Avouons-le d’emblée, assumons notre honte : nous ne connaissions pas Kate Stables, autrice-compositrice et chanteuse à la voix merveilleuse, anglaise mais installée à Paris, avant de la découvrir, épatés, avec sa formation This Is The Kit au Festival Rock In the Barn en septembre dernier ! La parution de son cinquième album, "Off Off On", est donc une occasion parfaite d’entrer pleinement dans l’univers, qu’on qualifiera paresseusement d’indie folk, de cette artiste aussi inspirée que… charmante.
Charmante est un qualificatif facile, mais assez médiocre quand même, admettons-le, pour une musique qui est plus retorse qu’elle paraît au premier abord : car oui, l’intro avec "Found Out", et son banjo (est-ce du banjo ?) et sa douceur joyeuse annonce un album doux et cajoleur, tout-à-fait susceptible de nous aider à affronter le second confinement qui, pluie et frimas d’automne l’imposent, s’annonce plus déprimant que le premier. Heureusement, tandis que, sur scène, l’électricité et la guitare de Neil Smith font décoller les belles ritournelles folk de Kate, c’est plutôt en profondeur que va se déployer "Off Off On". Et les premières écoutes, trop distraites sans doute, de ces onze chansons gracieuses qui construisent une atmosphère envoûtante, vont laisser place peu à peu à des mini-coups de cœur, voire à une véritable addiction à certaines de ces chansons, qui valent beaucoup mieux que ce que leur joliesse évidente peut laisser penser.

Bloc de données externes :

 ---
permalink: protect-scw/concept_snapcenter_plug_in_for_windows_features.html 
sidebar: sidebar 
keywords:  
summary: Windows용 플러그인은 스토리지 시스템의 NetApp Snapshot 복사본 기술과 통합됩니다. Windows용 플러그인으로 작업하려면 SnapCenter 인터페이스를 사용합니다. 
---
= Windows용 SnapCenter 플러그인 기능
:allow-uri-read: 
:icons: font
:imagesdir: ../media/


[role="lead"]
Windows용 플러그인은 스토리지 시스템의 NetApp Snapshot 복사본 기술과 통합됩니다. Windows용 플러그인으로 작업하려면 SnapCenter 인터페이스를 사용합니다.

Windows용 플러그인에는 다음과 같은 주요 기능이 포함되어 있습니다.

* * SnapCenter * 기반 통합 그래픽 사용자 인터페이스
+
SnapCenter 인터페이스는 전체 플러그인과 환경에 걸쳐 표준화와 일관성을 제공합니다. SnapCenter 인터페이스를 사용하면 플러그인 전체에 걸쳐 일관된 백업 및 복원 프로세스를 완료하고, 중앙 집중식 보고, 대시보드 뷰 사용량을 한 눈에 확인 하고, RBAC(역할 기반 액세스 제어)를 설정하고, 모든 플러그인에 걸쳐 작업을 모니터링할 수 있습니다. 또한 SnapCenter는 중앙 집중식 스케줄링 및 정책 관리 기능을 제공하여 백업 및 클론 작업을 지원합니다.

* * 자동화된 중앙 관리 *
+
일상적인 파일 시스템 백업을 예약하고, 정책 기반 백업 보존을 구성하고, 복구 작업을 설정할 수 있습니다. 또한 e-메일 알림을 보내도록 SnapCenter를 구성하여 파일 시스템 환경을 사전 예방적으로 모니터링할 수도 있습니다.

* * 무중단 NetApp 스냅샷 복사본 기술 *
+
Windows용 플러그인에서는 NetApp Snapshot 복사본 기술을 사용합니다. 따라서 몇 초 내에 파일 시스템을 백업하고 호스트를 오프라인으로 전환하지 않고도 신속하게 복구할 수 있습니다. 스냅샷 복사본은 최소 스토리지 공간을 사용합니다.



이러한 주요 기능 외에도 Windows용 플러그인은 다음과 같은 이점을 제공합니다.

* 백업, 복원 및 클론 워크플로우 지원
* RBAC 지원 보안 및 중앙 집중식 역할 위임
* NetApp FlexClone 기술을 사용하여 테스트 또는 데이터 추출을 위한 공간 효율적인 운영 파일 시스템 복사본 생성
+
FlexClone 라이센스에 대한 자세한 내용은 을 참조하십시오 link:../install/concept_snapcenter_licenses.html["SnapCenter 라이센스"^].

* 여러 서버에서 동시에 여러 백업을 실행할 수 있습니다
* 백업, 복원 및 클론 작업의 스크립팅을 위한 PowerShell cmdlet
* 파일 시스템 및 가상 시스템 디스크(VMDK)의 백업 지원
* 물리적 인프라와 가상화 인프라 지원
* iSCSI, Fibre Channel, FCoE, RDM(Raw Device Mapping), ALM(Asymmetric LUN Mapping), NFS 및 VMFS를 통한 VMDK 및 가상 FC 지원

L’accélération du rythme et la guitare électrique qui grince sur "This Is What You Did" confirme que tout n’est pas que béatitude et sourires lumineux, loin de là, dans l’univers de Kate Stables : « Is it holding you down / This great weight and this flattening? /And it’s breaking you up / All your frequencies shattered in » (Est-ce que ça te cloue au sol / Ce poids terrible, cet aplatissement ? / Et ça te brise / Toutes tes fréquences sont en miettes). Les cuivres soyeux, les tonalités jazzy et les chœurs tendres de "No Such Thing" soulignent en fait le trouble très contemporain quant à notre identité.

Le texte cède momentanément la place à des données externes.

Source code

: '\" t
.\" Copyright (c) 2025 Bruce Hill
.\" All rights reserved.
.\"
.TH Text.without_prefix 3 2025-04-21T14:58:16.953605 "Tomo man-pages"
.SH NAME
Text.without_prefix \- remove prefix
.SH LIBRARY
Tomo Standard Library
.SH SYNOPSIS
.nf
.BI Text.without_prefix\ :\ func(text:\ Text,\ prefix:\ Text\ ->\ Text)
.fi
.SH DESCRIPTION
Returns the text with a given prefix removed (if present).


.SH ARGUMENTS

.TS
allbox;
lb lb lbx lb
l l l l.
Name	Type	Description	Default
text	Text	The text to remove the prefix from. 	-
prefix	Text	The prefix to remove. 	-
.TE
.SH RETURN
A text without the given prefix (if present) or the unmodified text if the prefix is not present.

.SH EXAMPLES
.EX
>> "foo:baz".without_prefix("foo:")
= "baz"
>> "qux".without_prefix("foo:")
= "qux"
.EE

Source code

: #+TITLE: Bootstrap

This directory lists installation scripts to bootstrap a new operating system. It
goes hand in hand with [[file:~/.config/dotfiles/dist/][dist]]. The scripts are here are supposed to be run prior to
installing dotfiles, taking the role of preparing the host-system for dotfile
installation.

"Off Off On n’est pas non plus", et c’est heureux, l’un de ces albums « puristes » où le dépouillement musical le plus forcé est sensé souligner la perfection du chant : ainsi "Slider", avec sa riche orchestration cuivrée et sa suavité opulente nous éloigne du simple folk pour créer un univers plus complexe, où la munificence des sensations contredit le désarroi de la chanteuse. "Coming to Get You Nowhere", sa mélodie inspirée et, encore une fois, son jazz chaloupé, constitue le premier sommet de l’album, ou du moins le titre qui nous confirme que This Is The Kit fait une musique qui pourrait bien nous devenir indispensable… alors que Kate a expliqué que cette chanson magique a justement été construite au hasard, sans thème évident ni sujet clair !
On reconnaît parfois un grand album quand il nous devient de plus en plus important au fil du temps, mais aussi quand on a le sentiment que chaque chanson est meilleure que la précédente : c’est sans doute dû tout simplement à la complexité d’un univers musical dans lequel on pénètre à chaque fois comme dans une nouvelle forêt enchantée, où les clairs-obscurs chatoyants dévoilent peu à peu des secrets intimes.
Toujours est-il qu’après la ballade légère "Off Off On", le triplé final de l’album s’avère absolument parfait : "Shin Bone Soap" est une folk song dépouillée qui va rechercher des sensations presque primitives – sentir un morceau de savon, tenir un os entre ses dents – et les explorer à l’aide de mots dont le sens importe moins que leur goût dans la bouche ; "Was Magician" est la plus grande merveille de l’album, puisque, inspirée par des personnages fantastiques de l’écrivaine de SF Ursula K Le Guin, Kate construit une prière intense, célébrant la capacité – et la volonté – de la jeunesse de « sauver notre planète », sans recourir à un message écologiste simpliste pour autant ; le long (plus de six minutes) "Keep Going" clôt l’album sur une note plus positive, après les doutes exprimés dans les chansons précédentes, et la mélancolie qui se dégage des accords de guitare et de piano sublime les mots plein de foi en l’avenir de Kate : « This love is still ours / This love was ours / This love has been ours… ».